(I)mutável

Se eu for chorar por todos os projetos que abandonei... meus olhos se tornarão nascente e eu alagarei o mundo. Sei lá, coisa de pisciana, d...

Se eu for chorar por todos os projetos que abandonei... meus olhos se tornarão nascente e eu alagarei o mundo.
Sei lá, coisa de pisciana, de quem não se entendeu com Freud, de hormônios que variam, de quem não sabe o que quer. Mas é que quero tantas coisas...
Pensando bem... Será que quero mesmo?
Não sei como as pessoas conseguem ser tão constantes. Eu não, acordo pedra, durmo ventania e entre uma coisa me torno furta-cor, pq não posso ser uma cor só, então sou todas.
Não tão inconstante a ponto de inviabilizar relações, mas não consigo ser amanhã o que fui hoje.
Na vitrine da lojinha o urso desbotado dá mostras do que é viver sem mudanças. Está todos os dias ali, com o sorriso amarelo e o pelo sintético a sofrer com o Sol. Ninguém o tira de lá, lá ele fica o dia inteiro, lá ele está até que alguém o venha comprar. Mas ninguém quer comprar um urso desbotado, então ele continua lá. Imutável.
Ninguém gosta de gente imutável, não se tem assunto com essas pessoas, não se tem nada a tratar. Gente que larga projetos, faz novas escolhas, varia e muda, esses sim dá o que falar. São os que vivem a vida com força e fazem de tudo para na hora derradeira não ter do que se queixar.
Deixe-me assim, inconstante. E que as reticências sejam a logomarca da minha alma.

REQUISITOS DA TAREFA -
No texto sobre a inconstância, o que se afirma ser ao acordar e ao dormir? As linhas a seguir são dispensáveis para a resolução.

LINHAS FORNECIDAS -
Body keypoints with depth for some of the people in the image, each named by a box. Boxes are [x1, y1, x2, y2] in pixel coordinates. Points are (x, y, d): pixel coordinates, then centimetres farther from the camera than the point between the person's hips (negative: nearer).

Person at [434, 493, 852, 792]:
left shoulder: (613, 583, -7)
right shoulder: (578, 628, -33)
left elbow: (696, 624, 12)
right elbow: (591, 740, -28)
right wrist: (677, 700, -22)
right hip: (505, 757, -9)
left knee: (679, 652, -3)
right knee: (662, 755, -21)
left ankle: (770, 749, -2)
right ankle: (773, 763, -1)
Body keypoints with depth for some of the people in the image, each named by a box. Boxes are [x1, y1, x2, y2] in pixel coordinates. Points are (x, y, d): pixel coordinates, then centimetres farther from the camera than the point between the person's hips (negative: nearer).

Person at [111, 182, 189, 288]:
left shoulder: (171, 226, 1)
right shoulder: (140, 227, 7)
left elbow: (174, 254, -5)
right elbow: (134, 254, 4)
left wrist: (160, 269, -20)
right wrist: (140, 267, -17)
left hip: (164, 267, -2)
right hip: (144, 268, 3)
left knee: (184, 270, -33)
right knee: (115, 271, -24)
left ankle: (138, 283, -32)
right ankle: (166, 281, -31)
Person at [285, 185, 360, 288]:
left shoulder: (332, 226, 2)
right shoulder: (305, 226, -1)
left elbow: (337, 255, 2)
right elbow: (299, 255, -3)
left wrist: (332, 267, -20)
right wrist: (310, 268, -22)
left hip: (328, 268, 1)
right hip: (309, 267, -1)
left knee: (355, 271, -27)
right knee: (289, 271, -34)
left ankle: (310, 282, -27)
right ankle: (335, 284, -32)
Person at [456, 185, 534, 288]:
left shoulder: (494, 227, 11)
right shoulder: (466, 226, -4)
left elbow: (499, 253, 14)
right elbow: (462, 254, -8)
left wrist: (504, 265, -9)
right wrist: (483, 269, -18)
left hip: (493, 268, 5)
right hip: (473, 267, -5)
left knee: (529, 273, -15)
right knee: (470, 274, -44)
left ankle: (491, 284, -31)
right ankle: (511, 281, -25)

SUA RESPOSTA -
Ao acordar, pedra; ao dormir, ventania.